Il apparaît à l'évidence qu'Alger, à défaut d'arguments recevables, voulait noyer le débat dans des vétilles lexicologiques, car elle savait que l'éjection de la "RASD", dont l'admission en 1982 a été une erreur monumentale, était inévitable dès lors que le Maroc décidait de réintégrer l'UA.

Ejection de la "RASD", panique à Alger

Plus directe, est la déclaration du Premier ministre Abdelmalek Sellal. "Le retrait du Front Polisario de l’Union africaine est impossible", soutenait, l’été dernier, le chef de l’Exécutif, cité par notre confrère Farid Alilat. Même son de cloche relevé du côté de Ramtane Lamamra, ministre algérien des Affaires étrangères. "Le Maroc serait le bienvenu en tant que 55e membre de l’Union africaine, sur un pied d’égalité avec les 54 États membres actuels en droits et en devoirs", affirmait le chef de la diplomatie algérienne, réputé être farouchement hostile au Maroc.

"Le Maroc une fois admis, les Algériens redoutent que les instances de l’UA ne deviennent de nouveaux théâtres d’affrontement entre Rabat et le Polisario", certifie Alilat, relayant aussi les déclarations d'un ex-ministre de la Communication et ex-ambassadeur d’Algérie en Espagne, soit Abdelaziz Rahabi. "Le Maroc, s’il s’avisait de contester la présence de la RASD à toutes les réunions de l’Union, lancerait un mauvais signal aux Africains. Pis: cette mise en cause des Sahraouis pourrait entraîner des blocages dans le fonctionnement même de l’UA", croyait savoir ce diplomate.

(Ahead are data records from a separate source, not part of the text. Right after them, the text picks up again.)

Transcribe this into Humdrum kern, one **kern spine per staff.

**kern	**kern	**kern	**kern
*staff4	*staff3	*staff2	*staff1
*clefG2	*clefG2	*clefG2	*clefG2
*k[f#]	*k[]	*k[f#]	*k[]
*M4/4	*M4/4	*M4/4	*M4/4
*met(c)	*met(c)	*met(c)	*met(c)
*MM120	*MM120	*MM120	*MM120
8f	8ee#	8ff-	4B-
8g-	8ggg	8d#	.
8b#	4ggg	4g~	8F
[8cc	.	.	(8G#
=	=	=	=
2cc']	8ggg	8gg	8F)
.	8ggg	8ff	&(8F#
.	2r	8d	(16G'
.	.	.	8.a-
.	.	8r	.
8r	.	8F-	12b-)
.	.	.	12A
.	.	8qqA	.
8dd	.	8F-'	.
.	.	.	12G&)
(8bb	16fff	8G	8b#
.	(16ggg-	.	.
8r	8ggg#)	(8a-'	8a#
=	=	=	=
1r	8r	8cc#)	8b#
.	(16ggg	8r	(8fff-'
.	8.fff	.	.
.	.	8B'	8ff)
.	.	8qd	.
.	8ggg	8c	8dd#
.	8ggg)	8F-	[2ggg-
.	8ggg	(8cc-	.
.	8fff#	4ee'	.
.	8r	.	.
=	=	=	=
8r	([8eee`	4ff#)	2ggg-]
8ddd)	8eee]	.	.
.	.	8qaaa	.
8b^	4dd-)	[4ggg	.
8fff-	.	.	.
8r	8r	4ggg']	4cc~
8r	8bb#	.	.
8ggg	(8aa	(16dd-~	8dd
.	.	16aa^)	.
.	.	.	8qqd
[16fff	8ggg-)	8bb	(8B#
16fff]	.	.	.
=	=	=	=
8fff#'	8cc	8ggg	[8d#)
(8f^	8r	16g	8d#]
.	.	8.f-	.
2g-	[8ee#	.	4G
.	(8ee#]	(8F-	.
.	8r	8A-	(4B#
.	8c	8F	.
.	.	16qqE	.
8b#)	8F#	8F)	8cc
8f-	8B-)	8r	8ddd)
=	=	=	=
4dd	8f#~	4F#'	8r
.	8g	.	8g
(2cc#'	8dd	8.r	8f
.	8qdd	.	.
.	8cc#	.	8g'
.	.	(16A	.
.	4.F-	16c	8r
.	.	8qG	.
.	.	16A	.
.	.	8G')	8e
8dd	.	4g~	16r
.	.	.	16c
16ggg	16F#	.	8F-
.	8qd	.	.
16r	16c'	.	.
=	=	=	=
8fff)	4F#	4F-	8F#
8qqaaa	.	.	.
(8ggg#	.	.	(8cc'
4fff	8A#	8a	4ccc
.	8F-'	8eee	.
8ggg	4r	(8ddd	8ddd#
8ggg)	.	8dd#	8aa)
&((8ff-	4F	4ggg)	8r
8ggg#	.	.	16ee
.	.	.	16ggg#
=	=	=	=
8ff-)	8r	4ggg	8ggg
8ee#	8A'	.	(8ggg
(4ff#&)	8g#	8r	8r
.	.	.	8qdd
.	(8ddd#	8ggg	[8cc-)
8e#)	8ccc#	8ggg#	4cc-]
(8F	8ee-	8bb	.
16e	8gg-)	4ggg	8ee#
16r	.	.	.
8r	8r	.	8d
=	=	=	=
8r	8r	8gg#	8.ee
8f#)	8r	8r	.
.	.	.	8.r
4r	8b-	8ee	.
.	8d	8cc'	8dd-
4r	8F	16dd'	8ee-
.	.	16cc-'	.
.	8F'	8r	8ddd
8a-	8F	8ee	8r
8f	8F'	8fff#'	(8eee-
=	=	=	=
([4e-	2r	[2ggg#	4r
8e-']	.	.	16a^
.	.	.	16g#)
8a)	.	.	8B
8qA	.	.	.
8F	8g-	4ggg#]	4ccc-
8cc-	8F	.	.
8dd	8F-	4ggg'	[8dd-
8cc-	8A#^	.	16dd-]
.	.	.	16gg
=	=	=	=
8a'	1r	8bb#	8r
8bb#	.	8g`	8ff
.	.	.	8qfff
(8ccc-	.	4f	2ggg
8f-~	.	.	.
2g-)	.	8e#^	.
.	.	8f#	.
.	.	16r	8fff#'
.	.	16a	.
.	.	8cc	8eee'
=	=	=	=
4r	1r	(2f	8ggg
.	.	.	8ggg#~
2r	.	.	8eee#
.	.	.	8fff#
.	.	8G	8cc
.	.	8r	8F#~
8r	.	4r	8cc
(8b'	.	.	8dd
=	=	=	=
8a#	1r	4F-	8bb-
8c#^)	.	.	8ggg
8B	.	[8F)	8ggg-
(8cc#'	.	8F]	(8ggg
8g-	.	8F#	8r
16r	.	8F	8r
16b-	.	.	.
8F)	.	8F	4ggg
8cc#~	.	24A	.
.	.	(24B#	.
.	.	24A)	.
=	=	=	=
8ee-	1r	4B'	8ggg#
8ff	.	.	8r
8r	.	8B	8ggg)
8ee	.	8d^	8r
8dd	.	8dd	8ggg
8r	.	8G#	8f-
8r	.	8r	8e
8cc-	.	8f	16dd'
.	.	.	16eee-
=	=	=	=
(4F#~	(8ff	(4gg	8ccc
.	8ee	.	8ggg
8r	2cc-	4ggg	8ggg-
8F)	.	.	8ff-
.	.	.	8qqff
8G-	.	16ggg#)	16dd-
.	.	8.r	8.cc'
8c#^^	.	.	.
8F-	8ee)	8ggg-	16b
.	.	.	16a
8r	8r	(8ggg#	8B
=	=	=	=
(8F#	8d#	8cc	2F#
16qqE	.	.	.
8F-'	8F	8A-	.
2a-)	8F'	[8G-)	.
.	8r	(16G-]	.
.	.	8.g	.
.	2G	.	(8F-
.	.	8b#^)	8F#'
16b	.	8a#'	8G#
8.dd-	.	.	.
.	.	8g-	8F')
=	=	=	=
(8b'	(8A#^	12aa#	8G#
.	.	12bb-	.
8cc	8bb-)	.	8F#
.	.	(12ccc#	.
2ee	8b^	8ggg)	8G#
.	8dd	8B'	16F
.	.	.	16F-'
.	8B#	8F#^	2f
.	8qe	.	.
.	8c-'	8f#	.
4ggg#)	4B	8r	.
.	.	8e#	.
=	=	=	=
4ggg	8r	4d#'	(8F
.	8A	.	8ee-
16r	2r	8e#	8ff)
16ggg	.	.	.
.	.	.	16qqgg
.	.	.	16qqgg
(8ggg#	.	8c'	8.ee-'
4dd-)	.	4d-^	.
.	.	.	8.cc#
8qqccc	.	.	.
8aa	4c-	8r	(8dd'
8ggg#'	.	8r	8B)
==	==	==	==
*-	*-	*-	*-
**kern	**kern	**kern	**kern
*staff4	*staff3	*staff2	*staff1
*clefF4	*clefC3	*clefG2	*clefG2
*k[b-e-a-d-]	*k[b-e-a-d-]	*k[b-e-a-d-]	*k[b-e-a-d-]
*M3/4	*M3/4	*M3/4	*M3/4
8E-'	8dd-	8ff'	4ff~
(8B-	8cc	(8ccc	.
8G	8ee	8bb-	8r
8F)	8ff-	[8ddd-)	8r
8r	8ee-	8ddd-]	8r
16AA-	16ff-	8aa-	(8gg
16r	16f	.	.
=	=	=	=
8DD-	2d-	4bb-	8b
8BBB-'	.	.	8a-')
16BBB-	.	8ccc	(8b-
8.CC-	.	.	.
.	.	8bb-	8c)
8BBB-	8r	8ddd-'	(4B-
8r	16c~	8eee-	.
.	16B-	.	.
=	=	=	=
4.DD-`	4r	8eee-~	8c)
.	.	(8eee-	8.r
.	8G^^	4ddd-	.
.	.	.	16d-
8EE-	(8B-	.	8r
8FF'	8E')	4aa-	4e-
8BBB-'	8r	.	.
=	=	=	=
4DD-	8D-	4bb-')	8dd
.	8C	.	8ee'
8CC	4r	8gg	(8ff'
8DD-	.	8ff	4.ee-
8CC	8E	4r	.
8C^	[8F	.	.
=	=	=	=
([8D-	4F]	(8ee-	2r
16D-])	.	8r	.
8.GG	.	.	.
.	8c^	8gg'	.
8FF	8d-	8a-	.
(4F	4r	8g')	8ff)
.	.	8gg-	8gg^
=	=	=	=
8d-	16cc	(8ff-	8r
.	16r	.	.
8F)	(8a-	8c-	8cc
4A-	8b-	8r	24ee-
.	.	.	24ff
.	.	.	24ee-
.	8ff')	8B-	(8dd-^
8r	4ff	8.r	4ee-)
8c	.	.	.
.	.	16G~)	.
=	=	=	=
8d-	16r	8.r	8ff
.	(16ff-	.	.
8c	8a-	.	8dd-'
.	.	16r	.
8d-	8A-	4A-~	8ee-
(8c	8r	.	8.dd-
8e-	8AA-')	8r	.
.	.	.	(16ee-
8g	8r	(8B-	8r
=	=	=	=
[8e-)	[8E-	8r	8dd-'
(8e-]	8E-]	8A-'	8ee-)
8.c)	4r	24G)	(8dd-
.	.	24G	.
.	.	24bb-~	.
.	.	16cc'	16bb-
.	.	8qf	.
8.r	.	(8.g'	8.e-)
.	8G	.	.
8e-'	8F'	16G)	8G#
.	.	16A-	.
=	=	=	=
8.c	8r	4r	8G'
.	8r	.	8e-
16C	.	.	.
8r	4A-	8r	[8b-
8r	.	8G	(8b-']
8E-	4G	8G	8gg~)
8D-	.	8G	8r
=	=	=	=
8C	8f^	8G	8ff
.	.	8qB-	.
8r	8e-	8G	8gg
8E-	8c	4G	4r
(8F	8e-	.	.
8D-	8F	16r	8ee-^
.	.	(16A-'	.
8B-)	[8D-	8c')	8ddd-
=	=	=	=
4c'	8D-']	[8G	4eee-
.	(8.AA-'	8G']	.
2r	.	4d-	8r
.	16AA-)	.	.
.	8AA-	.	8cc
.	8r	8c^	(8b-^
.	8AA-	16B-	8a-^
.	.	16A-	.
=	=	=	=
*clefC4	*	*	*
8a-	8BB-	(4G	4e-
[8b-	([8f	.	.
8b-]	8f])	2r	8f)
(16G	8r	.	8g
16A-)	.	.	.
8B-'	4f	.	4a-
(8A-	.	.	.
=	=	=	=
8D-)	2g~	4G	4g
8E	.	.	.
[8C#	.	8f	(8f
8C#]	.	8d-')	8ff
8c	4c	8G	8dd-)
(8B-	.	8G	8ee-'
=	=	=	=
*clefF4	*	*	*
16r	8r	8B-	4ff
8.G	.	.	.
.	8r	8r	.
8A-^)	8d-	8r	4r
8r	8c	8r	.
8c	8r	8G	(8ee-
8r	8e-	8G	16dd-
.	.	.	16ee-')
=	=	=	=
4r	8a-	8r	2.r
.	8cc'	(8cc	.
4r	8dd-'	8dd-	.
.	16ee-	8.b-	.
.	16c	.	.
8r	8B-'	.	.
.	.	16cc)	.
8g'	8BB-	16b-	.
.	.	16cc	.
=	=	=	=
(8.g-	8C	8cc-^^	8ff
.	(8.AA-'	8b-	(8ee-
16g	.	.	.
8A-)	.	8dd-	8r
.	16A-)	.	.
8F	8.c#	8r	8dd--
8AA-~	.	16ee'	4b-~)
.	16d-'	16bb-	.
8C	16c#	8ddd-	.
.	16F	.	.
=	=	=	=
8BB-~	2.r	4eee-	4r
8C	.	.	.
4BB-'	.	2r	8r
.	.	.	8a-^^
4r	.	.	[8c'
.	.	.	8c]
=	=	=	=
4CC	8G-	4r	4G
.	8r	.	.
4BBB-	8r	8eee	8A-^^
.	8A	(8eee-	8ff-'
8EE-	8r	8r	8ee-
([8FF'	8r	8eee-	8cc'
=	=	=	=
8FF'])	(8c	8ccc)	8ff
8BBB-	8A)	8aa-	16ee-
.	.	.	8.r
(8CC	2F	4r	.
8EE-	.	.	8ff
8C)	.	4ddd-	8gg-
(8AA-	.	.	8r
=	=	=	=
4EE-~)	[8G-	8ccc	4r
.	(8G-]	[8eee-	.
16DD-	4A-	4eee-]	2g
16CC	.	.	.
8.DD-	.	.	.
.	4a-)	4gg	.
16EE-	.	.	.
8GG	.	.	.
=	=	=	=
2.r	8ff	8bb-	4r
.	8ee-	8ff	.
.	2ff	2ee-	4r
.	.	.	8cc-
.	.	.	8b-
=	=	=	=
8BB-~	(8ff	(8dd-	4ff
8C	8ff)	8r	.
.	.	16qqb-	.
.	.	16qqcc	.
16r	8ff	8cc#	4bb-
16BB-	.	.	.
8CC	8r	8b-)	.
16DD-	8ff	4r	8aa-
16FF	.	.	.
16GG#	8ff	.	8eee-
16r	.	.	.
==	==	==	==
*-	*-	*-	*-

Lakhdar Brahimi, à contre-courant du discours officiel

"La voix de Lakhdar Brahimi passe pour être celle de la raison et de la sagesse. Au cours d’une conférence-débat, le 10 décembre, à Alger, ce diplomate au long cours a plaidé pour une remise à plat des relations entre son pays et le Maroc, passant, selon lui, par la réouverture des frontières terrestres. Ce n’est pas la première fois que ce proche d’Abdelaziz Bouteflika -que le président ne rate pas une occasion de recevoir- se montre favorable à une détente", constate Farid Alilat.

"Fermées depuis août 1994, au lendemain de l’attentat terroriste qui a ciblé un hôtel de Marrakech, les frontières constituent plus que jamais un motif de crispation entre les deux voisins", note-t-il.

Seulement voilà, "cette barrière n’est bien sûr pas le seul contentieux qui empoisonne les relations algéro-marocaines, le Sahara occidental étant, et de loin, la grande pomme de discorde obérant toute normalisation entre les deux capitales. Du coup, Lakhdar Brahimi appelle Alger et Rabat à "laisser de côté le problème du Sahara occidental afin de construire une économie commune fondée sur les échanges".

Un souhait louable mais qui risque de rester un "voeu pieux" du côté d'Ager qui, hélas, poursuit sa politique hostile, au mépris des relations de bon voisinage et de la communauté d'histoire et d'avenir.